> Items listed in a dataset
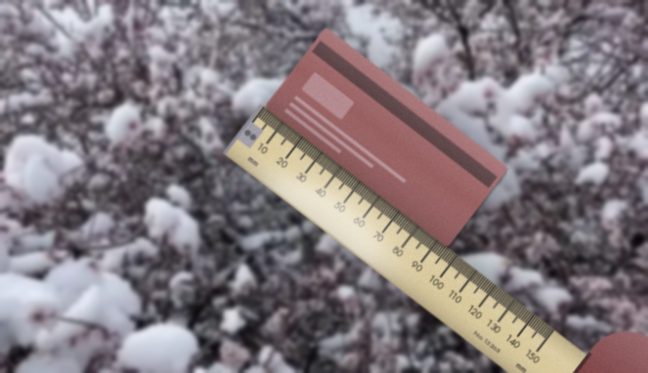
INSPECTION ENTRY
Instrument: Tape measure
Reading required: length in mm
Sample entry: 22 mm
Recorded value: 95 mm
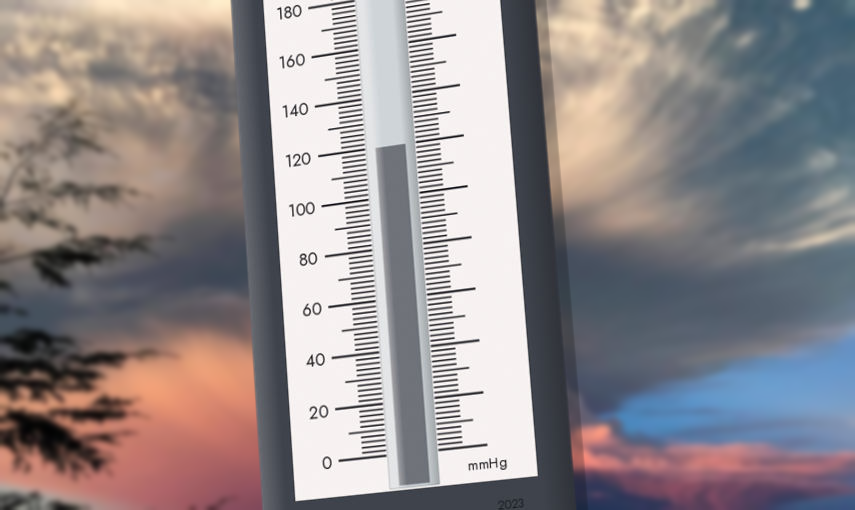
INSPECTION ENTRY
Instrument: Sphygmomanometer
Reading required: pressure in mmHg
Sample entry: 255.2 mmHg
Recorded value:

> Instructions to follow
Turn the lines above into a Markdown table with the columns "Row" and "Line", numbering each row and skipping any blank lines. Omit the pictures from your answer.

> Solution to this task
| Row | Line |
|---|---|
| 1 | INSPECTION ENTRY |
| 2 | Instrument: Tape measure |
| 3 | Reading required: length in mm |
| 4 | Sample entry: 22 mm |
| 5 | Recorded value: 95 mm |
| 6 | INSPECTION ENTRY |
| 7 | Instrument: Sphygmomanometer |
| 8 | Reading required: pressure in mmHg |
| 9 | Sample entry: 255.2 mmHg |
| 10 | Recorded value: |